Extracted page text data
═══

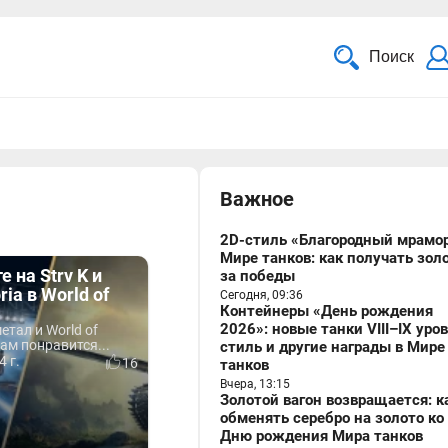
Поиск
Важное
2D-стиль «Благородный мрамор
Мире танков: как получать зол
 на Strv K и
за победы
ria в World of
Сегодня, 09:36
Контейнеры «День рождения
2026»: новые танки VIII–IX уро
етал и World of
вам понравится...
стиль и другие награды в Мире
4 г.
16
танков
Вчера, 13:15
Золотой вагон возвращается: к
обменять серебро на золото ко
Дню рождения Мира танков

═══

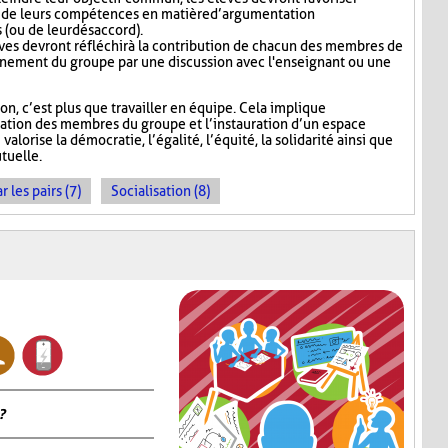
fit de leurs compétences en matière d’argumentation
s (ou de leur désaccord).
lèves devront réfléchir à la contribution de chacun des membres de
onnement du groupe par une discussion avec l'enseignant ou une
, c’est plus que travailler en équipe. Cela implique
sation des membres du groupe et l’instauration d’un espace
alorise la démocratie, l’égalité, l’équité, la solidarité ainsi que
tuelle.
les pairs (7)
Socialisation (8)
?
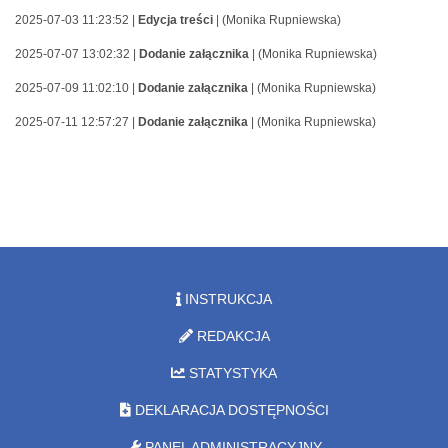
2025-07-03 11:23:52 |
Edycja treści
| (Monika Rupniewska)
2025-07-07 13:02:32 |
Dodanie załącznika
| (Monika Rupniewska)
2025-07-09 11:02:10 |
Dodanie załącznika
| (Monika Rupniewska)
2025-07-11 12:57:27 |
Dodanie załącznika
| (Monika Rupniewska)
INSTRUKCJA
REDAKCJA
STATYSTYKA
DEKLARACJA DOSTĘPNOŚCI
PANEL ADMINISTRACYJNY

═══

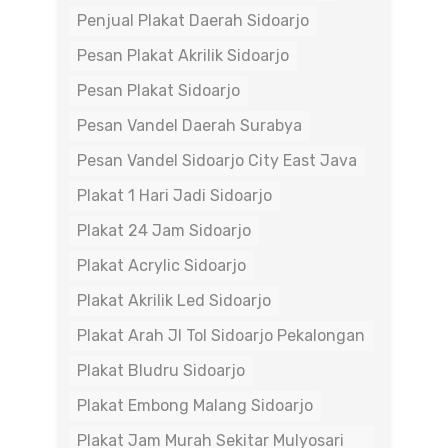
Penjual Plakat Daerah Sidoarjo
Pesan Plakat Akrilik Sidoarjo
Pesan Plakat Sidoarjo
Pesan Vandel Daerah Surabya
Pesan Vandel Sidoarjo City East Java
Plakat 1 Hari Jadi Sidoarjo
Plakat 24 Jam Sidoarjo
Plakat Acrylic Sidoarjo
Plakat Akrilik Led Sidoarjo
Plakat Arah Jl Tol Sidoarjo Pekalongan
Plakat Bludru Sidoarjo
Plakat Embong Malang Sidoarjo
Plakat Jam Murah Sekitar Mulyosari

═══

*THE TASK*. Revise the data from the line with "Penjual Plakat Daerah Sidoarjo" up to and including the line with "Plakat Akrilik Led Sidoarjo", replacing every occurrence of "Pesan" with "Beli" and leaving all else unchanged. Return only those lines.

*OUTPUT FOR THIS EXERCISE*.
Penjual Plakat Daerah Sidoarjo
Beli Plakat Akrilik Sidoarjo
Beli Plakat Sidoarjo
Beli Vandel Daerah Surabya
Beli Vandel Sidoarjo City East Java
Plakat 1 Hari Jadi Sidoarjo
Plakat 24 Jam Sidoarjo
Plakat Acrylic Sidoarjo
Plakat Akrilik Led Sidoarjo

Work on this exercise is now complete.